- _Your objective_: Exactness is required throughout. Return every record once more.

- _Records from a collection_:
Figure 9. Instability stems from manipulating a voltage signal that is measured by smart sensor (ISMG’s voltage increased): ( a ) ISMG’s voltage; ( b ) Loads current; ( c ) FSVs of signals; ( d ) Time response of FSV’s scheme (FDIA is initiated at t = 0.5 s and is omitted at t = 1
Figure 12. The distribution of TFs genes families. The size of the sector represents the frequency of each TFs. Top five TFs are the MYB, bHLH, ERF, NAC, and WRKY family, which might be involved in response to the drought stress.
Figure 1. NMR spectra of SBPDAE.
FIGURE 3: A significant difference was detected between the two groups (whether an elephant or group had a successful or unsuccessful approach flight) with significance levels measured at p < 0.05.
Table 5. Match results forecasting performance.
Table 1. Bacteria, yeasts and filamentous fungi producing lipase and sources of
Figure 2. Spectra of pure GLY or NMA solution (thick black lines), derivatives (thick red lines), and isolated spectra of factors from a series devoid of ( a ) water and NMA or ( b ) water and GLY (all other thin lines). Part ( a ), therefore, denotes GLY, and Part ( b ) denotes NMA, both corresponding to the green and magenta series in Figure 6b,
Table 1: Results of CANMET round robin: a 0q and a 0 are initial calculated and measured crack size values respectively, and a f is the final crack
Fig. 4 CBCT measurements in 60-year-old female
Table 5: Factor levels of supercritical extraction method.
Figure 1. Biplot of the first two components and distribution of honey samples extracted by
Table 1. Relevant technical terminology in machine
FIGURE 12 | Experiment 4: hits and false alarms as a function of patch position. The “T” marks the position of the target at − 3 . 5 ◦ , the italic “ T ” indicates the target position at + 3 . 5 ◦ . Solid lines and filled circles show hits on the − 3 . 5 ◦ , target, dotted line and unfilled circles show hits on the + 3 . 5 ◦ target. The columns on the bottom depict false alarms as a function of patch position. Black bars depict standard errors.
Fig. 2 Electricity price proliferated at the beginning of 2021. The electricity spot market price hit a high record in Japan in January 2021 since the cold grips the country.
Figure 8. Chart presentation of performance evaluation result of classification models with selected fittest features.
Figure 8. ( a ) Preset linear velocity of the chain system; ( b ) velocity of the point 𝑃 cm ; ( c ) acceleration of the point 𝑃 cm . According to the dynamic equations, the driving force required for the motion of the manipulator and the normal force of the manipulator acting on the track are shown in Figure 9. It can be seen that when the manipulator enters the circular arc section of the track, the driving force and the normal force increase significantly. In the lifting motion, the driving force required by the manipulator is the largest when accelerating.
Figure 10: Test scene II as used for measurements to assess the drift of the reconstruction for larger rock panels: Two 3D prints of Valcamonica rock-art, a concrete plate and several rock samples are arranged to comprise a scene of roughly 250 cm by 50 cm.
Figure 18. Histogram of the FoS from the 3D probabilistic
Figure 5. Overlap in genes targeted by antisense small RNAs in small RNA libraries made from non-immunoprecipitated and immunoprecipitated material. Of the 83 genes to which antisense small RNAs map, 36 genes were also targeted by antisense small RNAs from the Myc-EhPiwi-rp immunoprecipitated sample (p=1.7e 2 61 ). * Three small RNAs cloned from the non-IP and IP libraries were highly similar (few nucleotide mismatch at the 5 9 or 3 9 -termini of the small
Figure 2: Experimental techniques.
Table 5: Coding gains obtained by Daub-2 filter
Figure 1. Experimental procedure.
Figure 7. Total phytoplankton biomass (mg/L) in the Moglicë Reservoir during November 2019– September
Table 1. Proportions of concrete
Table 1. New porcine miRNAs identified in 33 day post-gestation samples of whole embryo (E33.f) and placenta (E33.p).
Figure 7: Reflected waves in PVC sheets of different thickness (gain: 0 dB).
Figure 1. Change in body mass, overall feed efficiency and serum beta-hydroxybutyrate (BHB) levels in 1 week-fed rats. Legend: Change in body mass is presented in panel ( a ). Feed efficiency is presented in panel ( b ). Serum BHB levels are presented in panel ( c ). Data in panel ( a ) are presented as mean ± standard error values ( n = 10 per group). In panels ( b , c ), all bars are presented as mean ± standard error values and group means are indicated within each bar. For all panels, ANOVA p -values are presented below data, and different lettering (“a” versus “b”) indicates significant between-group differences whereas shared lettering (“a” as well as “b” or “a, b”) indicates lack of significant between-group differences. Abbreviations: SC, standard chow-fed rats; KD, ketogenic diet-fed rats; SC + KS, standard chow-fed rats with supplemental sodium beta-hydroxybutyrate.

- _Task output_:
Figure 9. Instability stems from manipulating a voltage signal that is measured by smart sensor (ISMG’s voltage increased): ( a ) ISMG’s voltage; ( b ) Loads current; ( c ) FSVs of signals; ( d ) Time response of FSV’s scheme (FDIA is initiated at t = 0.5 s and is omitted at t = 1
Figure 12. The distribution of TFs genes families. The size of the sector represents the frequency of each TFs. Top five TFs are the MYB, bHLH, ERF, NAC, and WRKY family, which might be involved in response to the drought stress.
Figure 1. NMR spectra of SBPDAE.
FIGURE 3: A significant difference was detected between the two groups (whether an elephant or group had a successful or unsuccessful approach flight) with significance levels measured at p < 0.05.
Table 5. Match results forecasting performance.
Table 1. Bacteria, yeasts and filamentous fungi producing lipase and sources of
Figure 2. Spectra of pure GLY or NMA solution (thick black lines), derivatives (thick red lines), and isolated spectra of factors from a series devoid of ( a ) water and NMA or ( b ) water and GLY (all other thin lines). Part ( a ), therefore, denotes GLY, and Part ( b ) denotes NMA, both corresponding to the green and magenta series in Figure 6b,
Table 1: Results of CANMET round robin: a 0q and a 0 are initial calculated and measured crack size values respectively, and a f is the final crack
Fig. 4 CBCT measurements in 60-year-old female
Table 5: Factor levels of supercritical extraction method.
Figure 1. Biplot of the first two components and distribution of honey samples extracted by
Table 1. Relevant technical terminology in machine
FIGURE 12 | Experiment 4: hits and false alarms as a function of patch position. The “T” marks the position of the target at − 3 . 5 ◦ , the italic “ T ” indicates the target position at + 3 . 5 ◦ . Solid lines and filled circles show hits on the − 3 . 5 ◦ , target, dotted line and unfilled circles show hits on the + 3 . 5 ◦ target. The columns on the bottom depict false alarms as a function of patch position. Black bars depict standard errors.
Fig. 2 Electricity price proliferated at the beginning of 2021. The electricity spot market price hit a high record in Japan in January 2021 since the cold grips the country.
Figure 8. Chart presentation of performance evaluation result of classification models with selected fittest features.
Figure 8. ( a ) Preset linear velocity of the chain system; ( b ) velocity of the point 𝑃 cm ; ( c ) acceleration of the point 𝑃 cm . According to the dynamic equations, the driving force required for the motion of the manipulator and the normal force of the manipulator acting on the track are shown in Figure 9. It can be seen that when the manipulator enters the circular arc section of the track, the driving force and the normal force increase significantly. In the lifting motion, the driving force required by the manipulator is the largest when accelerating.
Figure 10: Test scene II as used for measurements to assess the drift of the reconstruction for larger rock panels: Two 3D prints of Valcamonica rock-art, a concrete plate and several rock samples are arranged to comprise a scene of roughly 250 cm by 50 cm.
Figure 18. Histogram of the FoS from the 3D probabilistic
Figure 5. Overlap in genes targeted by antisense small RNAs in small RNA libraries made from non-immunoprecipitated and immunoprecipitated material. Of the 83 genes to which antisense small RNAs map, 36 genes were also targeted by antisense small RNAs from the Myc-EhPiwi-rp immunoprecipitated sample (p=1.7e 2 61 ). * Three small RNAs cloned from the non-IP and IP libraries were highly similar (few nucleotide mismatch at the 5 9 or 3 9 -termini of the small
Figure 2: Experimental techniques.
Table 5: Coding gains obtained by Daub-2 filter
Figure 1. Experimental procedure.
Figure 7. Total phytoplankton biomass (mg/L) in the Moglicë Reservoir during November 2019– September
Table 1. Proportions of concrete
Table 1. New porcine miRNAs identified in 33 day post-gestation samples of whole embryo (E33.f) and placenta (E33.p).
Figure 7: Reflected waves in PVC sheets of different thickness (gain: 0 dB).
Figure 1. Change in body mass, overall feed efficiency and serum beta-hydroxybutyrate (BHB) levels in 1 week-fed rats. Legend: Change in body mass is presented in panel ( a ). Feed efficiency is presented in panel ( b ). Serum BHB levels are presented in panel ( c ). Data in panel ( a ) are presented as mean ± standard error values ( n = 10 per group). In panels ( b , c ), all bars are presented as mean ± standard error values and group means are indicated within each bar. For all panels, ANOVA p -values are presented below data, and different lettering (“a” versus “b”) indicates significant between-group differences whereas shared lettering (“a” as well as “b” or “a, b”) indicates lack of significant between-group differences. Abbreviations: SC, standard chow-fed rats; KD, ketogenic diet-fed rats; SC + KS, standard chow-fed rats with supplemental sodium beta-hydroxybutyrate.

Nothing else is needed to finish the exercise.